• [Assignment]: An exact copy of the listing below is required, minus its pictures.

○ ○ ○ ○ ○

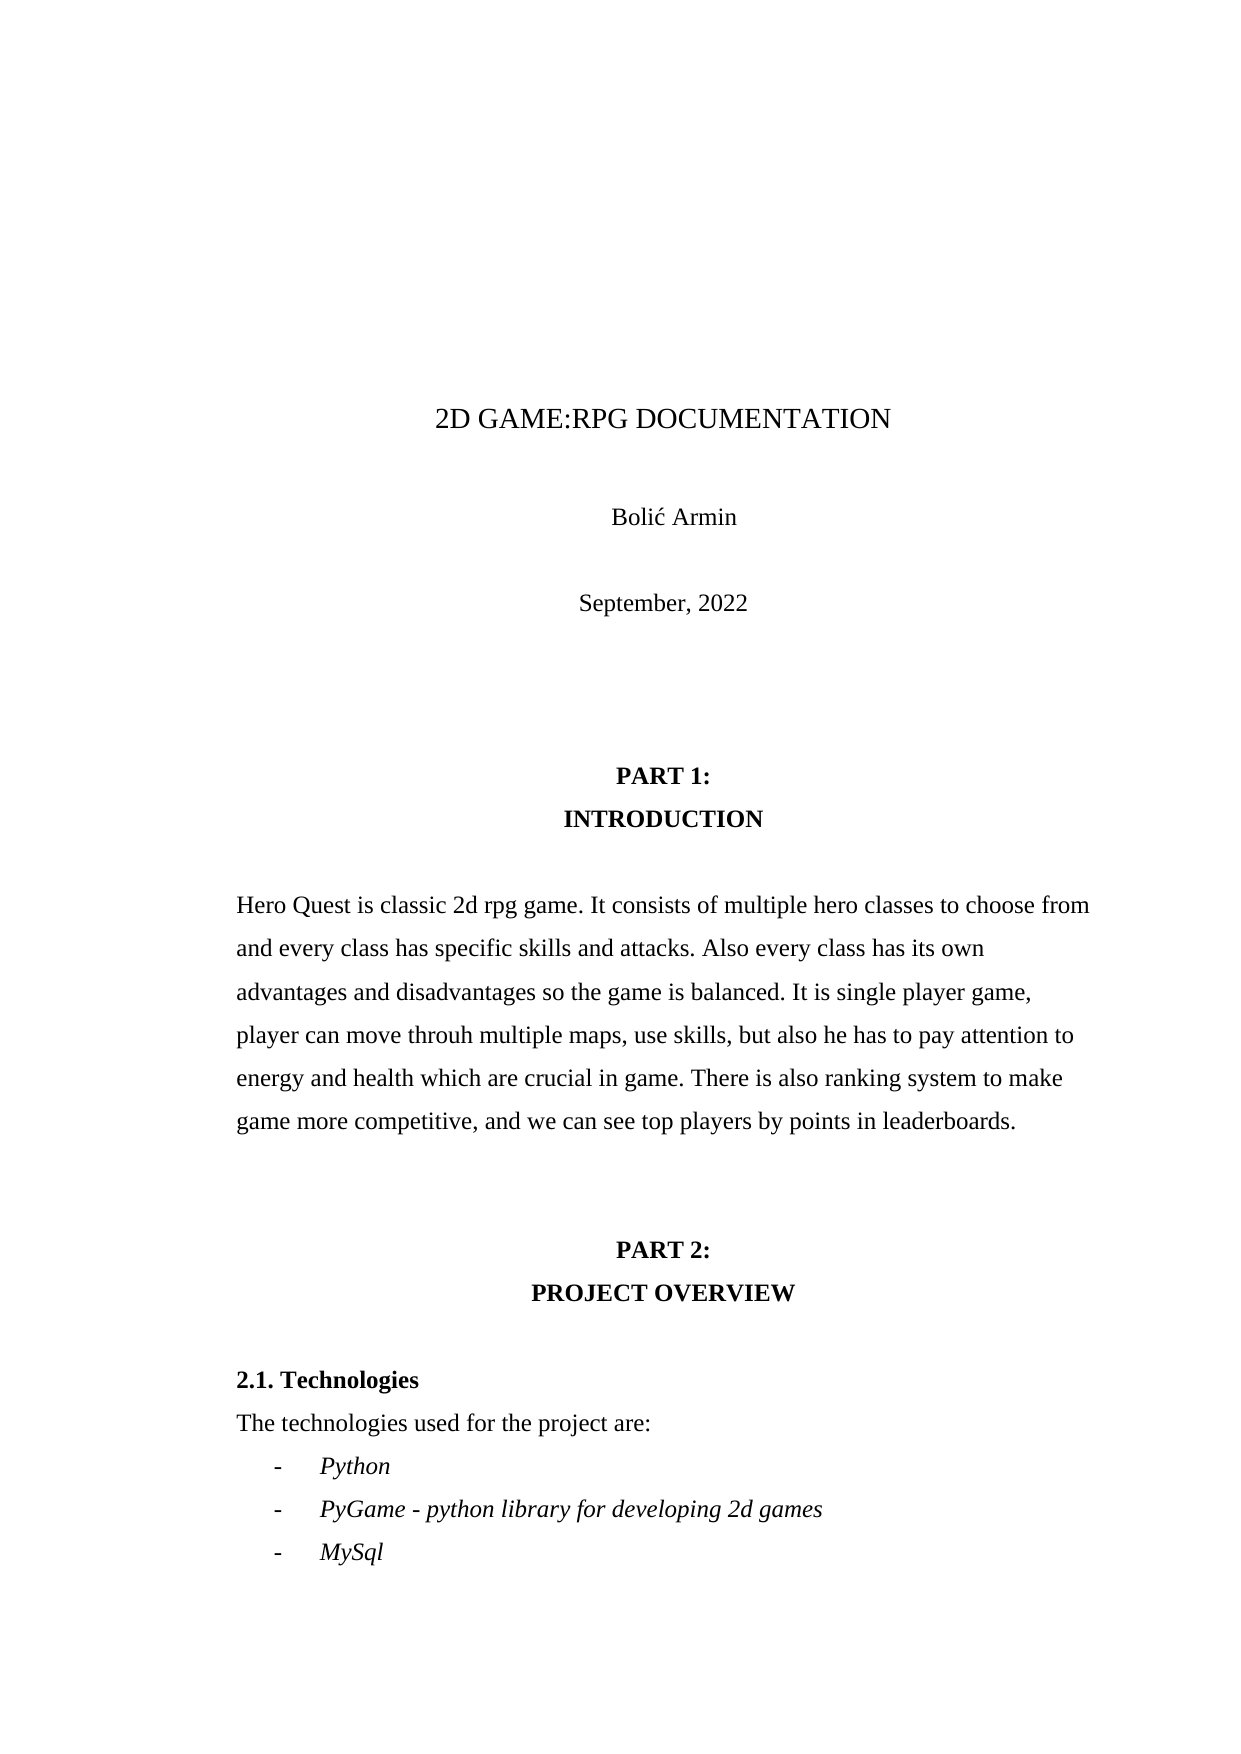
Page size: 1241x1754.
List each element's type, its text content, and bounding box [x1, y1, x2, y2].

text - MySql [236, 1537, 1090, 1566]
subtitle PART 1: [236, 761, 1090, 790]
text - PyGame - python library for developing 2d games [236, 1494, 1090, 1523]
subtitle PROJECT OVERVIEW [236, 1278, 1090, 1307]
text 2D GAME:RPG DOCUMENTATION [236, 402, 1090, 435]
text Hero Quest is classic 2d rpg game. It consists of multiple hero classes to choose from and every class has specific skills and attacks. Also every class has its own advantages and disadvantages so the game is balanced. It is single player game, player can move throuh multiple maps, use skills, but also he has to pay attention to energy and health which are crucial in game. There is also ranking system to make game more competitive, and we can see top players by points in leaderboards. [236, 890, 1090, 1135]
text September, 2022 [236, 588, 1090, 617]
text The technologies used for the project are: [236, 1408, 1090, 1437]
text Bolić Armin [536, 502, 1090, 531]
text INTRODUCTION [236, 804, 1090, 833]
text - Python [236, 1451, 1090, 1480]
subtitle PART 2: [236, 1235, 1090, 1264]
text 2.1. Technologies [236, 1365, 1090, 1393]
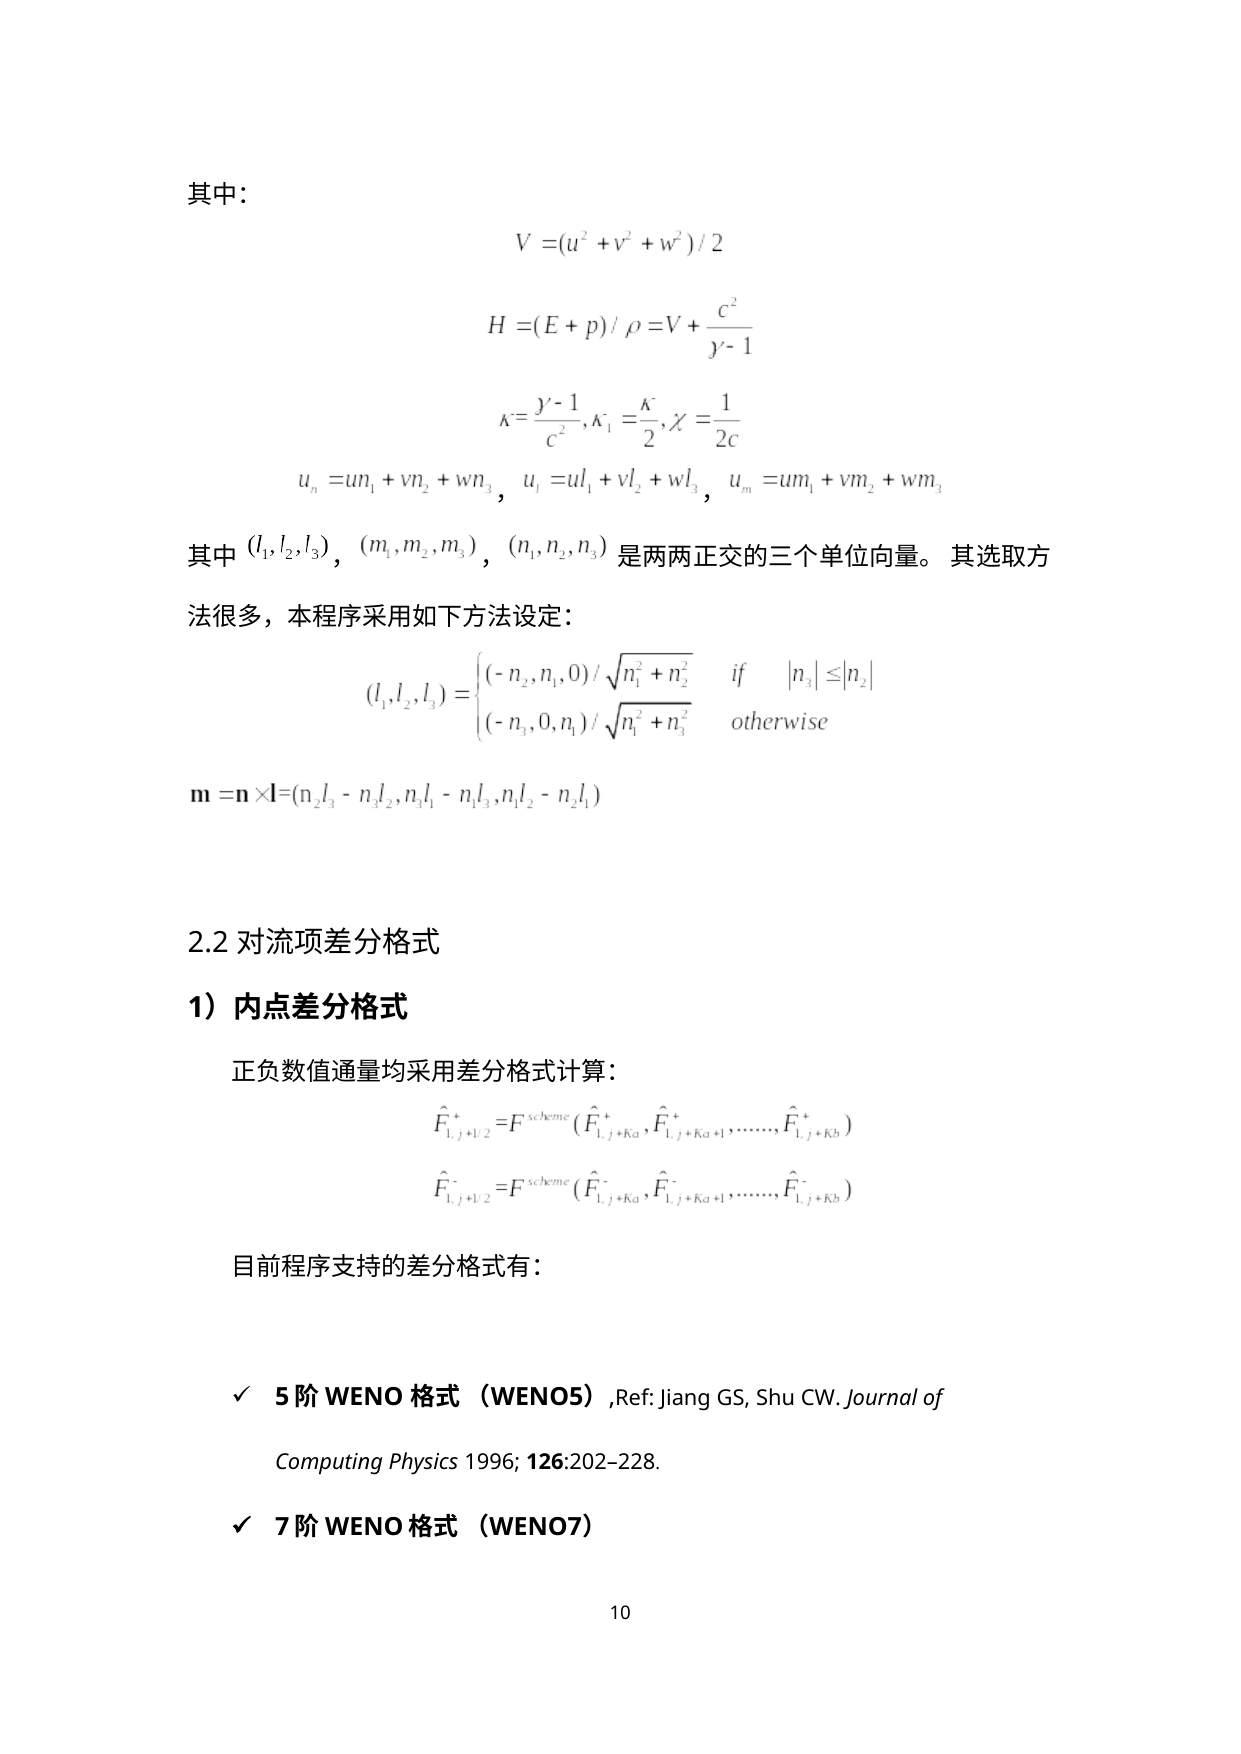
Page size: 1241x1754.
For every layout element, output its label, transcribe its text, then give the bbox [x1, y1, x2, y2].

○ ○ ○ ○ ○

• [Exercise solution]:
Page size: 1241x1754.
List each element's type, its text content, and bounding box [x1, y1, x2, y2].

text - MySql [236, 1537, 1090, 1566]
subtitle PART 1: [236, 761, 1090, 790]
text - PyGame - python library for developing 2d games [236, 1494, 1090, 1523]
subtitle PROJECT OVERVIEW [236, 1278, 1090, 1307]
text 2D GAME:RPG DOCUMENTATION [236, 402, 1090, 435]
text Hero Quest is classic 2d rpg game. It consists of multiple hero classes to choose from and every class has specific skills and attacks. Also every class has its own advantages and disadvantages so the game is balanced. It is single player game, player can move throuh multiple maps, use skills, but also he has to pay attention to energy and health which are crucial in game. There is also ranking system to make game more competitive, and we can see top players by points in leaderboards. [236, 890, 1090, 1135]
text September, 2022 [236, 588, 1090, 617]
text The technologies used for the project are: [236, 1408, 1090, 1437]
text Bolić Armin [536, 502, 1090, 531]
text INTRODUCTION [236, 804, 1090, 833]
text - Python [236, 1451, 1090, 1480]
subtitle PART 2: [236, 1235, 1090, 1264]
text 2.1. Technologies [236, 1365, 1090, 1393]
Page size: 1241x1754.
For every layout element, output its label, transcribe its text, then give the bbox [x1, y1, x2, y2].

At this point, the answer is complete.